Verlieren gehört zum Job
Text: Cybèle Schneider
Foto: Mirjam Kluka
Verlieren. Und das immer wieder. Alle Athlet:innen kennen es. Trotzdem hat Verlieren wenig Platz – weder in unseren Instagram-Posts noch in den Medien oder in unseren eigenen Erzählungen. Im Radsport entscheidet eine Zehntelsekunde über Sieg oder Niederlage. Da ist das Verlieren nicht nur unvermeidlich – es gehört schlicht dazu. An einem Strassenrennen mit rund 150 Athletinnen am Start wird nur eine im Ziel ihre Hände in die Höhe reissen können, während die 149 anderen verlieren.
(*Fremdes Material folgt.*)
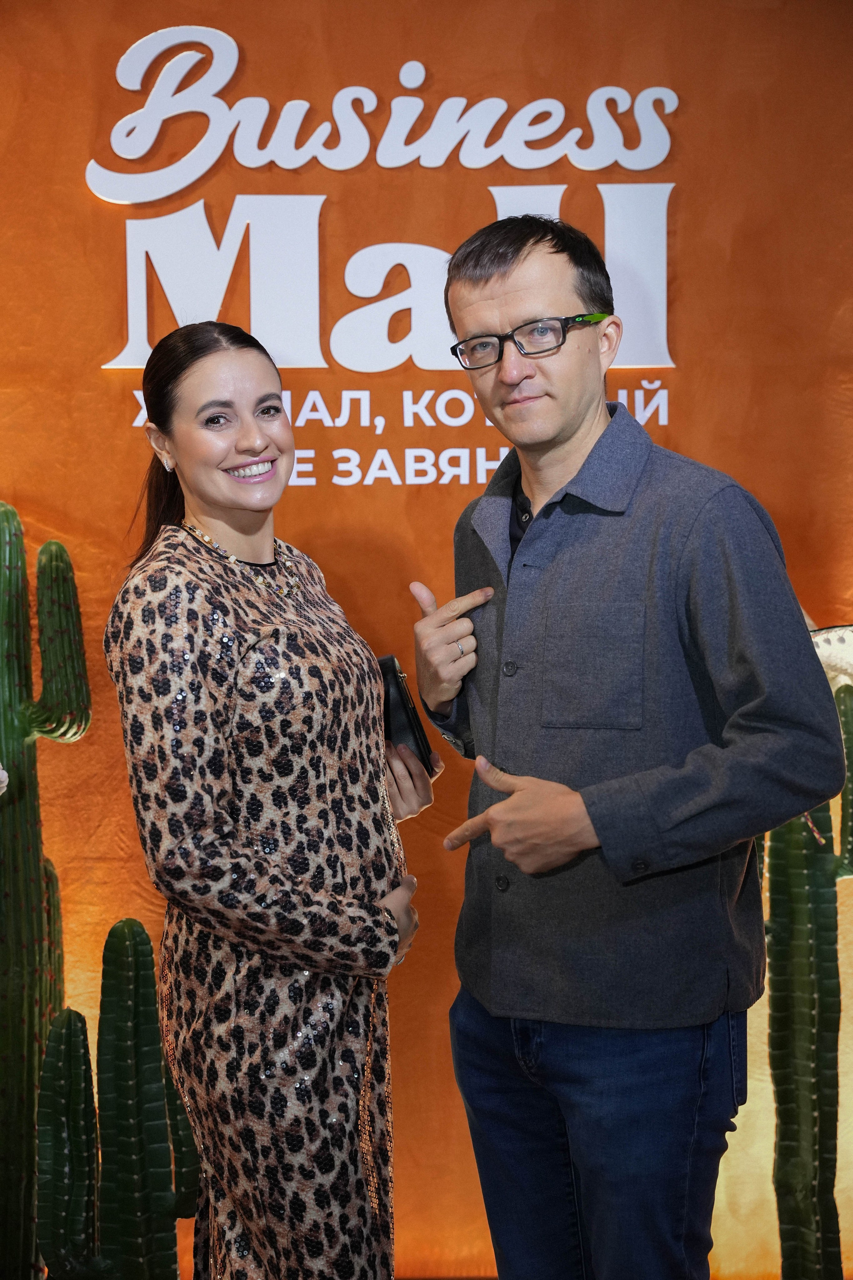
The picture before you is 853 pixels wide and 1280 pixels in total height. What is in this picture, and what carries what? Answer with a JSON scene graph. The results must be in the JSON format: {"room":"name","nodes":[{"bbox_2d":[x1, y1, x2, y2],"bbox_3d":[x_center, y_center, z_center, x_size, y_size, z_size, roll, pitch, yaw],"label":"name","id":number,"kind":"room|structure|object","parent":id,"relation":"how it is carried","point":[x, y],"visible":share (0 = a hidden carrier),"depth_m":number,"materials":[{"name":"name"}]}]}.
{"room":"event hall","nodes":[
{"label":"event hall","id":0,"kind":"room"},
{"bbox_2d":[0,0,852,1276],"bbox_3d":[-0.003,-0.166,4.036,5.894,2.947,0.176,-1,3,-1],"label":"backdrop wall","id":1,"kind":"structure","parent":0,"point":[434,53],"depth_m":3.99,"materials":[{"name":"orange"}]},
{"bbox_2d":[92,21,681,510],"bbox_3d":[-0.080,-0.765,3.989,1.124,0.890,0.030,-1,3,-1],"label":"wall sign","id":2,"kind":"object","parent":1,"relation":"attached to","point":[364,251],"visible":0.93,"depth_m":3.98,"materials":[{"name":"white"}]},
{"label":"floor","id":3,"kind":"structure","parent":0,"visible":0},
{"bbox_2d":[0,499,90,1279],"bbox_3d":[-0.775,0.527,3.702,0.340,1.588,0.234,-1,3,-1],"label":"cactus","id":4,"kind":"object","parent":3,"relation":"on","point":[11,762],"visible":1,"depth_m":3.66,"materials":[{"name":"green plant"}]},
{"bbox_2d":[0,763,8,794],"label":"white flower","id":5,"kind":"object","parent":4,"relation":"attached to","point":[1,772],"visible":0.99,"depth_m":3.32,"materials":[{"name":"white plant"}]},
{"bbox_2d":[35,916,203,1279],"bbox_3d":[-0.523,0.880,3.488,0.304,0.812,0.223,-1,3,-1],"label":"cactus","id":6,"kind":"object","parent":3,"relation":"on","point":[68,1015],"visible":0.99,"depth_m":3.44,"materials":[{"name":"green plant"}]},
{"bbox_2d":[99,318,431,1279],"bbox_3d":[-0.220,0.424,2.937,0.474,1.648,0.618,-1,3,-1],"label":"woman","id":7,"kind":"object","parent":3,"relation":"on","point":[222,494],"visible":0.97,"depth_m":2.75},
{"bbox_2d":[376,653,436,775],"bbox_3d":[-0.062,0.124,3.180,0.108,0.179,0.216,-1,3,-1],"label":"black handbag","id":8,"kind":"object","parent":7,"relation":"in","point":[386,672],"visible":0.5,"depth_m":3.09,"materials":[{"name":"black leather"}]},
{"bbox_2d":[408,210,843,1279],"bbox_3d":[0.296,0.333,2.933,0.483,1.831,0.714,-2,3,-31],"label":"man","id":9,"kind":"object","parent":3,"relation":"on","point":[561,434],"visible":0.99,"depth_m":2.74},
{"bbox_2d":[760,654,852,1279],"bbox_3d":[0.716,0.635,3.759,0.389,1.320,0.232,-1,3,-1],"label":"cactus","id":10,"kind":"object","parent":3,"relation":"on","point":[804,908],"visible":0.72,"depth_m":3.70,"materials":[{"name":"green plant"}]},
{"bbox_2d":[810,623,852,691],"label":"hat","id":11,"kind":"object","parent":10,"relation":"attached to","point":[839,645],"visible":0.44,"depth_m":3.87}
]}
Mein Ziel, mich auch dieses Jahr für die Bahn-WM zu qualifizieren, erreichte ich nicht. Ich gehörte zum Zeitpunkt der Selektion nicht zu den fünf stärksten Schweizer Frauen auf der Bahn. Der gesundheitsbedingte Trainingsrückstand war schlicht zu gross – meine Enttäuschung genauso. In den entscheidenden acht Wochen vor der Selektion setzte ich alles daran, fit zu werden. Ich verzichtete auf die Hochzeit einer guten Freundin in England, bat meine Partnerin darum, im Zug eine Maske zu tragen, und reduzierte mein Sozialleben auf ein Minimum. Es nach all diesen Verzichten nicht zu schaffen, war hart. Trotzdem weiss ich: Verlieren gehört zum Job.
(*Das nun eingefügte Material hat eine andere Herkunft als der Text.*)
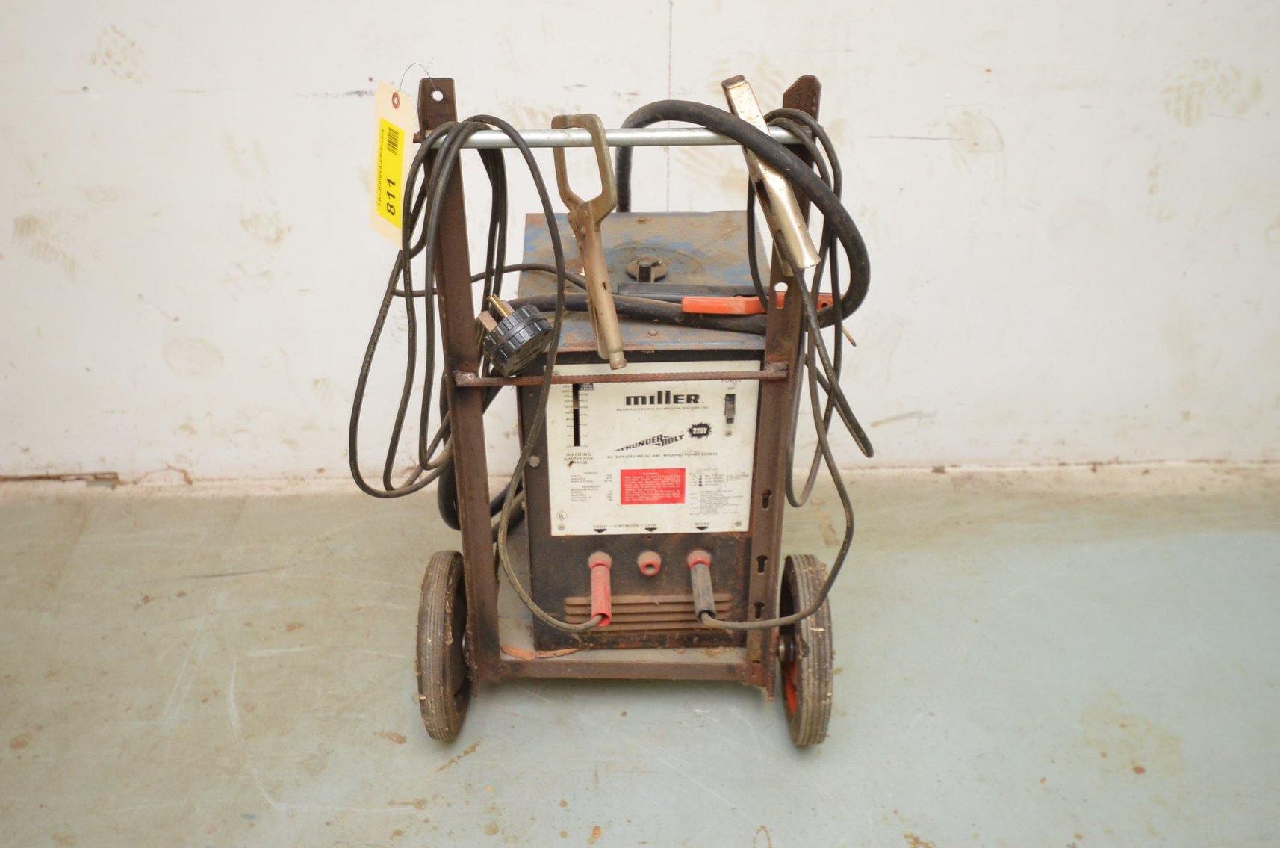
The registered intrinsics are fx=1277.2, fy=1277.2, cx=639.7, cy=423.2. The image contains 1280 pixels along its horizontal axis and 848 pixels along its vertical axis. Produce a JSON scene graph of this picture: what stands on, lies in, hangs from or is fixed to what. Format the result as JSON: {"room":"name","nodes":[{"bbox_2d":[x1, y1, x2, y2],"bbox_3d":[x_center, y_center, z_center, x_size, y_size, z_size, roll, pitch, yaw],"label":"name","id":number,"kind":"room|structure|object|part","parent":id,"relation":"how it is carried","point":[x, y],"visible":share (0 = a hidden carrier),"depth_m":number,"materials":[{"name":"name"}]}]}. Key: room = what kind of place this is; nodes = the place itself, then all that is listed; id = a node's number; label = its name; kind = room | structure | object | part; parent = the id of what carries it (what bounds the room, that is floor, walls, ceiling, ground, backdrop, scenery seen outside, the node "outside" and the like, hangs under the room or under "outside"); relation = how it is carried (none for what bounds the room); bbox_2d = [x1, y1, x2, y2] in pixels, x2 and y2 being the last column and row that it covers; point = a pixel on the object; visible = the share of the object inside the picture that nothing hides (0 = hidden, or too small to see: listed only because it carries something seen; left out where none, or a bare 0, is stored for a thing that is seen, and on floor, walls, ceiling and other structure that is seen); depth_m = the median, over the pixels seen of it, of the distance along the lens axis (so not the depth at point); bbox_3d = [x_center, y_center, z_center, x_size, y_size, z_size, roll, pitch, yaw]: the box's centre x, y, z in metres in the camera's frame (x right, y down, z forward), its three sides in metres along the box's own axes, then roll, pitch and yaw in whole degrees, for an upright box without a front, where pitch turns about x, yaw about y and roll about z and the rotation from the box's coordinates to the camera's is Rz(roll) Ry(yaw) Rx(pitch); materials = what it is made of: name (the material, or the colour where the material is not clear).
{"room":"workshop","nodes":[
{"label":"workshop","id":0,"kind":"room"},
{"bbox_2d":[0,466,1279,847],"bbox_3d":[0.101,0.920,1.101,4.536,0.108,3.727,-1,30,-1],"label":"floor","id":1,"kind":"structure","parent":0,"point":[487,752],"depth_m":1.91,"materials":[{"name":"grey concrete"}]},
{"bbox_2d":[402,61,863,736],"bbox_3d":[-0.012,-0.031,1.780,0.587,0.865,0.548,-1,30,-1],"label":"hand truck","id":2,"kind":"object","parent":1,"relation":"on","point":[464,448],"visible":0.74,"depth_m":1.68,"materials":[{"name":"metal"}]},
{"bbox_2d":[367,79,414,246],"bbox_3d":[-0.299,-0.314,1.540,0.030,0.194,0.111,-20,36,-32],"label":"paper tag","id":3,"kind":"object","parent":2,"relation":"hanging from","point":[379,218],"visible":0.89,"depth_m":1.53,"materials":[{"name":"yellow paper"}]},
{"bbox_2d":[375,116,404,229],"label":"yellow sticker","id":4,"kind":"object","parent":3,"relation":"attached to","point":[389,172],"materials":[{"name":"yellow paper"}]},
{"bbox_3d":[-0.265,0.297,1.771,0.070,0.245,0.190,-1,30,-1],"label":"wheel","id":5,"kind":"part","parent":2,"relation":"part of","materials":[{"name":"rubber"}]},
{"bbox_2d":[353,111,587,635],"bbox_3d":[-0.196,-0.031,1.561,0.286,0.660,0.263,-1,30,-1],"label":"power cable","id":6,"kind":"object","parent":2,"relation":"hanging from","point":[535,174],"visible":0.97,"depth_m":1.54,"materials":[{"name":"black plastic"}]},
{"bbox_2d":[478,294,553,375],"bbox_3d":[-0.155,-0.115,1.595,0.089,0.094,0.087,-1,30,-1],"label":"plug","id":7,"kind":"object","parent":2,"relation":"attached to","point":[544,325],"visible":0.99,"depth_m":1.57,"materials":[{"name":"black"}]},
{"bbox_2d":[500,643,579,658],"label":"dry leaf","id":8,"kind":"object","parent":2,"relation":"on","point":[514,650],"visible":0.6,"depth_m":1.85,"materials":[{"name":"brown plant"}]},
{"bbox_2d":[552,115,625,367],"bbox_3d":[-0.055,-0.230,1.483,0.061,0.232,0.218,-10,31,-18],"label":"clamp","id":9,"kind":"object","parent":2,"relation":"hanging from","point":[605,285],"visible":0.96,"depth_m":1.47,"materials":[{"name":"metal"}]},
{"bbox_2d":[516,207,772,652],"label":"welding machine","id":10,"kind":"object","parent":2,"relation":"in","point":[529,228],"visible":0.73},
{"bbox_2d":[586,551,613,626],"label":"red plug","id":11,"kind":"object","parent":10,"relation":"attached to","point":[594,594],"visible":0.96,"depth_m":1.75,"materials":[{"name":"red plastic"}]},
{"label":"knob","id":12,"kind":"part","parent":10,"relation":"part of","materials":[{"name":"black"}]},
{"bbox_2d":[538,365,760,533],"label":"control panel","id":13,"kind":"object","parent":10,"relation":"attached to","point":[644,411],"visible":0.95,"depth_m":1.70,"materials":[{"name":"white metal"}]},
{"bbox_2d":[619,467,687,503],"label":"red label","id":14,"kind":"object","parent":13,"relation":"attached to","point":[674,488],"visible":0.94,"depth_m":1.73,"materials":[{"name":"red"}]},
{"bbox_2d":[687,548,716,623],"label":"plug","id":15,"kind":"object","parent":10,"relation":"attached to","point":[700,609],"visible":0.95,"depth_m":1.75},
{"bbox_2d":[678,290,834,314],"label":"electrode holder","id":16,"kind":"object","parent":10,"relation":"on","point":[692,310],"visible":0.6,"depth_m":1.62,"materials":[{"name":"orange plastic"}]},
{"bbox_2d":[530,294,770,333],"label":"cable","id":17,"kind":"object","parent":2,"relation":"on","point":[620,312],"visible":0.65,"depth_m":1.66,"materials":[{"name":"black rubber"}]},
{"bbox_2d":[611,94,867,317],"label":"black hose","id":18,"kind":"object","parent":2,"relation":"attached to","point":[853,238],"visible":0.78,"depth_m":1.54,"materials":[{"name":"black rubber"}]},
{"bbox_2d":[722,75,820,274],"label":"welding clamp","id":19,"kind":"object","parent":2,"relation":"attached to","point":[805,263],"visible":0.88,"depth_m":1.46,"materials":[{"name":"metal"}]},
{"bbox_2d":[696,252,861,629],"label":"power cord","id":20,"kind":"object","parent":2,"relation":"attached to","point":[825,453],"visible":0.95,"depth_m":1.59,"materials":[{"name":"black plastic"}]},
{"bbox_2d":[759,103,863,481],"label":"power cable","id":21,"kind":"object","parent":2,"relation":"hanging from","point":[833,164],"visible":0.77,"depth_m":1.54,"materials":[{"name":"black plastic"}]},
{"bbox_2d":[0,0,1279,482],"bbox_3d":[0.048,-1.069,1.842,4.687,2.652,0.150,-1,30,-1],"label":"wall","id":22,"kind":"structure","parent":0,"point":[284,100],"depth_m":2.16,"materials":[{"name":"white paint"}]}
]}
Die meisten Athlet:innen verlieren häufiger, als sie gewinnen. Auch Tadej Pogačar hat oft verloren, bevor er zum heutigen Dominator des Strassenradsports wurde. Mein Lieblingsradsportfilm «Wonderful Losers» zeigt die Geschichte der Helfer im Radsport – jener Fahrer, die alles investieren, wahrscheinlich ohne je selbst zu gewinnen. Der Film vermittelt eine melancholische Schönheit im Verlieren und zeigt die Selbstlosigkeit vieler Fahrer:innen.
Verlieren heisst lernen. Und wer aus seinen Fehlern lernt und wächst, wird irgendwann – vielleicht ganz unerwartet – gewinnen. So wie Mathew Hayman, der nach 14 Teilnahmen an Paris–Roubaix, unzähligen Stürzen und Brüchen, das Rennen 2016 plötzlich gewann – nachdem er in den Wochen davor nur auf der Rolle mit gebrochenem Arm trainiert hatte. Sein Sieg war nicht der Triumph eines Überfliegers, sondern der Lohn jahrelanger Beharrlichkeit. Und wahrscheinlich machte genau das seinen Sieg umso schöner.
Verlieren heisst für mich heute nicht mehr, versagt zu haben. Es heisst, dass ich es versucht habe – mit allem, was ich hatte. Es heisst auch, Verantwortung zu übernehmen: für meine Entscheidungen, meinen Körper, meine Grenzen. Nach der Enttäuschung geht der Blick nach vorne. Die nächste Saison beginnt jetzt, mit neuen Zielen und der gleichen Leidenschaft. Und vielleicht ist genau das der Kern des Sports: immer wieder alles zu geben und den Prozess zu lieben, auch wenn man weiss, dass man sehr wahrscheinlich öfter verliert als gewinnt.
Cybèle Schneider (29) fuhr diese Saison im Gegensatz zum Vorjahr keine nennenswerten Resultate ein. Sie fährt fürs Team Spar-CTO sowie für das Schweizer Nationalteam auf der Bahn.